Até a próxima quinta-feira (30), magistrados vão avaliar a situação dos presos que atendem aos quesitos de saída antecipada com ou sem o uso de tornozeleira eletrônica. O projeto intitulado “Justiça no Cércere” está sendo realizado com detentos do Instituto Penal Professor Olavo Oliveira II (IPPOO II), em Itaitinga, na Região Metropolitana de Fortaleza.
Tem a preferência presos que estão no regime semiaberto ou próximos de cumprir toda a pena. Para o juiz da 3ª vara de execução penal, Cézar Belmino Barbosa, a atitude deve desafogar o sistema carcerário, além de dar oportunidade de ressocialização aos egressos. O IPPOO II tem capacidade para 492 presos, mas atualmente mantém 625 detentos.

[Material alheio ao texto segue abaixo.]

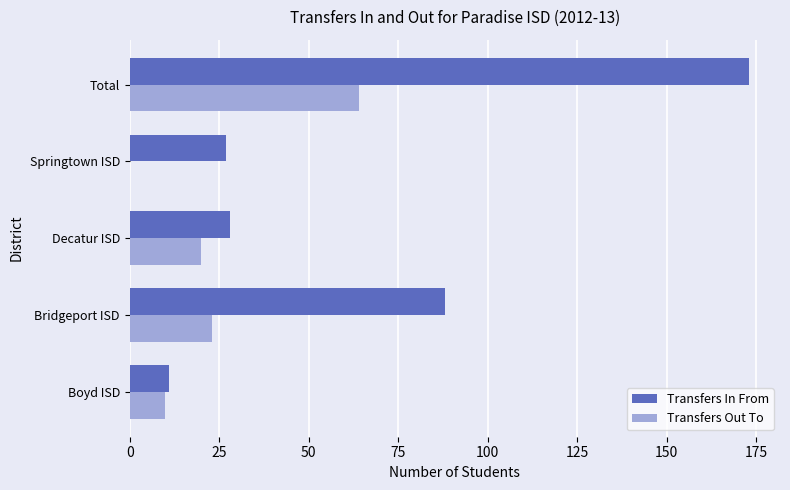

At which label is Transfers Out To closest to 32?

Bridgeport ISD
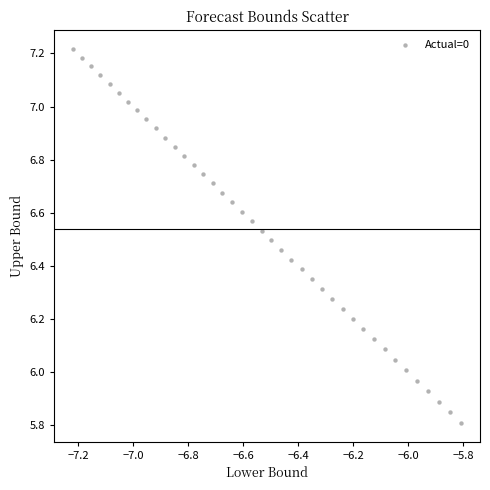

What is the range of X values (max minus min)?

1.4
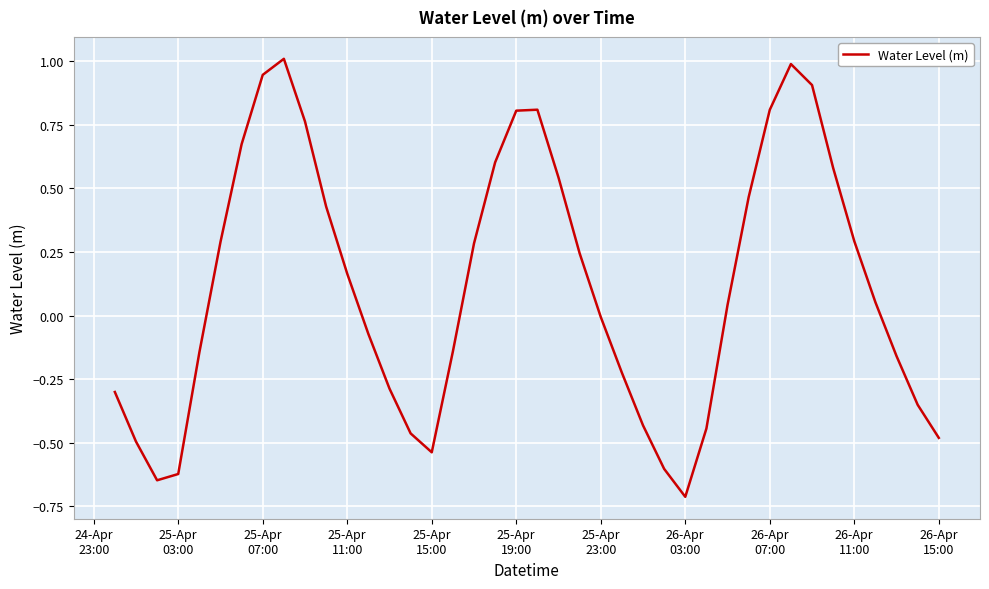

What is the greatest value displayed?

1.0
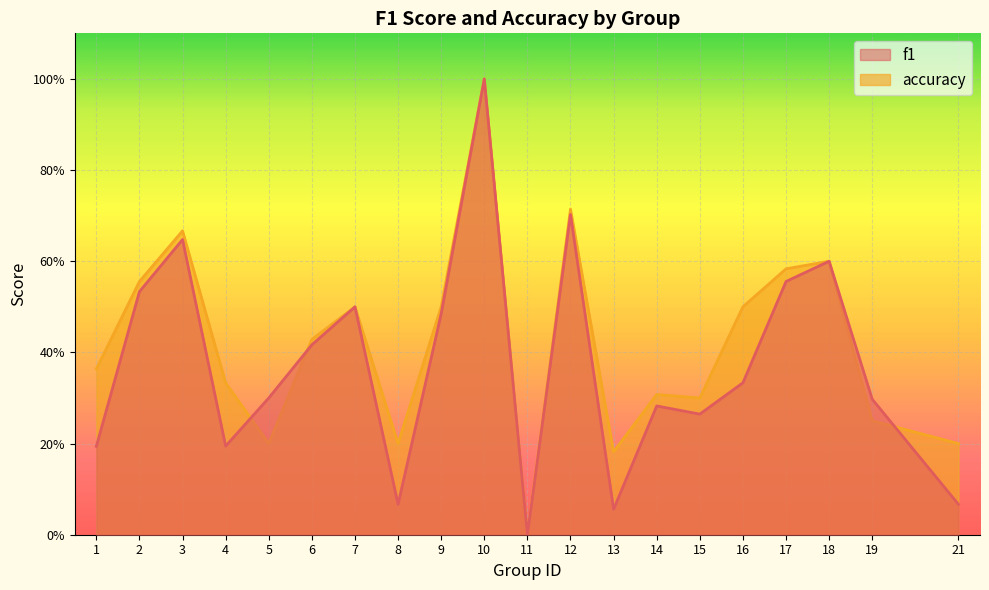

What is the total value across all series at 6?

0.8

Ao todo já foram analisados previamente 500 processos, mas a expectativa é que 150 detentos ganhem a liberdade. Porém, eles serão monitorados através de tornozeleiras eletrônicas. Outro dado tem chamado atenção das autoridades do sistema penal.
De acordo com a secretaria de Justiça do Ceará (Sejus), Socorro França, 30% dos presos que são monitorados conseguem burlar o sistema, danificando o equipamento. Outros voltam a cometer crimes e retornas às unidades. A secretaria explica ainda que para evitar que isso ocorra será realizado também o acompanhamento através de programas sociais.
Para Douglas Ferreira, de 24 anos, era difícil segurar o nervosismo. Preso desde 2013, por assalto, ele aguardava pela audiência com um dos juízes da vara de execução penal, que aconteceu no IPPOO II. Ele espera ficar mais próximo da família caso consiga deixar a unidade.